Together, these influences formed what motivates him today: a desire to help others and build relationships.
Today, Karski is the executive director and founder of Street Samaritans, a nonprofit dedicated to providing homeless people with living essentials and human connection, as well as educating the public. He is also a successful independent management consultant and partner of Theydo, a digital design start-up.
Street Samaritans addresses homelessness in several ways, beginning with organizing volunteers to collect and distribute care packages of essential items, including food, clothing, and toiletries. The organization also partners with nonprofits and businesses to extend its reach and more effectively address homelessness in Chicago.
Pursuing his purpose
Karski began by distributing food and offering fellowship during his lunchbreak to people experiencing homeless. In 2017, he created a pilot for a care package drive and street outreach. With the help of Melanie Fernando, a fellow Loyola graduate, the organization was born.
Rapid growth and impact
Within two years, Street Samaritans has grown into an organization with a budget of $100,000, helped more than 3,000 people, distributed about 50,000 items, and engaged more than 1,000 volunteers.

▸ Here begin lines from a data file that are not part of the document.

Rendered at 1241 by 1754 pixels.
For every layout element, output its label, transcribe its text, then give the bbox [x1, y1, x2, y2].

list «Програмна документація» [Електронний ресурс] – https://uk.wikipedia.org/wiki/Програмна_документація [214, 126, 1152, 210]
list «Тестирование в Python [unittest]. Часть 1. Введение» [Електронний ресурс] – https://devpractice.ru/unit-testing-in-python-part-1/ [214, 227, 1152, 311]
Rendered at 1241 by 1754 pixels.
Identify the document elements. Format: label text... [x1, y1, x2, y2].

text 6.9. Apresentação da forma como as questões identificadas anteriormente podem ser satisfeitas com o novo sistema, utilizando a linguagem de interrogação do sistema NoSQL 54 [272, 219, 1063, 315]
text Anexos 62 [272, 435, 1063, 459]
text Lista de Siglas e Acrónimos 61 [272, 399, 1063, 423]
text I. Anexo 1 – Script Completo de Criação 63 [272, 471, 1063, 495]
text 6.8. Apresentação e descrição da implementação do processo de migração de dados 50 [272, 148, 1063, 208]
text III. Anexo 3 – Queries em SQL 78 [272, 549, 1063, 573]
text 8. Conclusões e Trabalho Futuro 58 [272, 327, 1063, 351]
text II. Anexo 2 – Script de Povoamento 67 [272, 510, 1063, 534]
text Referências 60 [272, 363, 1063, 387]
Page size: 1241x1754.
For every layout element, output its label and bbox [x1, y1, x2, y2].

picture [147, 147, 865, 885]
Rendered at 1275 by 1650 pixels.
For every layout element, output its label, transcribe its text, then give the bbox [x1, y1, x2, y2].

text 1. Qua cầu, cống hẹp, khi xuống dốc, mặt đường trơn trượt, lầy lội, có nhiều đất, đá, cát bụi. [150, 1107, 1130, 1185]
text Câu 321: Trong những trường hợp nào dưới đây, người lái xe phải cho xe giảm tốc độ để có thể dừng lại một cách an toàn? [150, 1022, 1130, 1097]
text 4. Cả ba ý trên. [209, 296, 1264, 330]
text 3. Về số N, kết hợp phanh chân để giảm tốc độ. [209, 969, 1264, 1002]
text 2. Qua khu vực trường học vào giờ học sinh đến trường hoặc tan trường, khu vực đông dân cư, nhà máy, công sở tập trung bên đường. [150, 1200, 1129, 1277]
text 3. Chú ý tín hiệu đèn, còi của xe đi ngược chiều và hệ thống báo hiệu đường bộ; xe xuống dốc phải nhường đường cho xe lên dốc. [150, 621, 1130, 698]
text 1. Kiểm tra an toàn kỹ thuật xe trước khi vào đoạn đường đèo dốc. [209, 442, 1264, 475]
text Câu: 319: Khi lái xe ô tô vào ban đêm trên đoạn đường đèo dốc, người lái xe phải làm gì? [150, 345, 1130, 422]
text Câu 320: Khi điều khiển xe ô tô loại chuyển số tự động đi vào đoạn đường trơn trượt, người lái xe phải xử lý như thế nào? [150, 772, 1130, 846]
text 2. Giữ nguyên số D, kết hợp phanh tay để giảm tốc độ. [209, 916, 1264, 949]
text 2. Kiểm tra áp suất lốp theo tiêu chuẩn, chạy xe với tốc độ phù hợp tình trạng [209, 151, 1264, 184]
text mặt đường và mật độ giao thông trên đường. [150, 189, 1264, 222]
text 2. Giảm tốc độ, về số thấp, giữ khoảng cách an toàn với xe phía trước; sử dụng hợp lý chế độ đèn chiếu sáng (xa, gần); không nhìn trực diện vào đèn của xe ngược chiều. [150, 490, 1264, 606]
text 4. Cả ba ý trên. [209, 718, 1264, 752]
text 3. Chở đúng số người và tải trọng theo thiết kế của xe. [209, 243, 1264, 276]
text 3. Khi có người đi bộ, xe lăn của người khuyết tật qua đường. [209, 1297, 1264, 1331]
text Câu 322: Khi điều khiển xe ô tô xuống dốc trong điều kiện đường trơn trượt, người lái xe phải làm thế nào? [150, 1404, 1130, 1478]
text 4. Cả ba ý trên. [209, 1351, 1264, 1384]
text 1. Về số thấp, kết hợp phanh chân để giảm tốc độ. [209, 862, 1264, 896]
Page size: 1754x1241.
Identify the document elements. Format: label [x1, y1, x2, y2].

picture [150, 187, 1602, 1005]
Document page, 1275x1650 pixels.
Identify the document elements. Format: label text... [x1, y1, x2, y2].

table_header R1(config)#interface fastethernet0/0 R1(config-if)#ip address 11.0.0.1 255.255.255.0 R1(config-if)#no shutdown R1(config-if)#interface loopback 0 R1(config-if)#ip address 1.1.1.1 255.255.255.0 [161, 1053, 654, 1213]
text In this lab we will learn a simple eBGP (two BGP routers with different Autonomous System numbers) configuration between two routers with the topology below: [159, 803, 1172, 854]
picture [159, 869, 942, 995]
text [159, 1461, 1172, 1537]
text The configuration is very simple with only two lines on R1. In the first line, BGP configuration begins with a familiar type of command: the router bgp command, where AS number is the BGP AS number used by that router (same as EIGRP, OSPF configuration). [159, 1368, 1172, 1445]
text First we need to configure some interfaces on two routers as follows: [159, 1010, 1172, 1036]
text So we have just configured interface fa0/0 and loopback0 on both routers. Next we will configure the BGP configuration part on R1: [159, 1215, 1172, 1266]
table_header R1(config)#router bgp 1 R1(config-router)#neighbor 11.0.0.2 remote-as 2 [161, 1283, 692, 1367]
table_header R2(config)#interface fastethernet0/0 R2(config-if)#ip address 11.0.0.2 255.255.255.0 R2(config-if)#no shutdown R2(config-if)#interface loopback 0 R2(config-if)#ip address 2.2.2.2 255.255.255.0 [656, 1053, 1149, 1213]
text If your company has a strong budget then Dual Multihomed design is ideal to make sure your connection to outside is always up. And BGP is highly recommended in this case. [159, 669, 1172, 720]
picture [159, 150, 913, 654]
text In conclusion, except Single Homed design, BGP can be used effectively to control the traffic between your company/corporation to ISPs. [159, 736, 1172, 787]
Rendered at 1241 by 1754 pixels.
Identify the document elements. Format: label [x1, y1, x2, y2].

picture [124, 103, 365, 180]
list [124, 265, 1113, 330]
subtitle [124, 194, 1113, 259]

The organization also has partnered with more than 10 community organizations and companies, including Nike Chicago and Apple Chicago. Street Samaritans has accomplished all of this without any paid staff.
Advice for Quinlan students
Karski continues to be involved at Quinlan, including serving as a mentor through the Q Mentorship program and frequently speaking on career panels.
“Students should take advantage of the mentorship program, as it’s a great way to get real life experience and make a great connection,” he says. “It’s tough to get out of school and start something right away. Go into something that you are interested in and build that knowledge and experience. Learn, absorb, and duplicate genius!”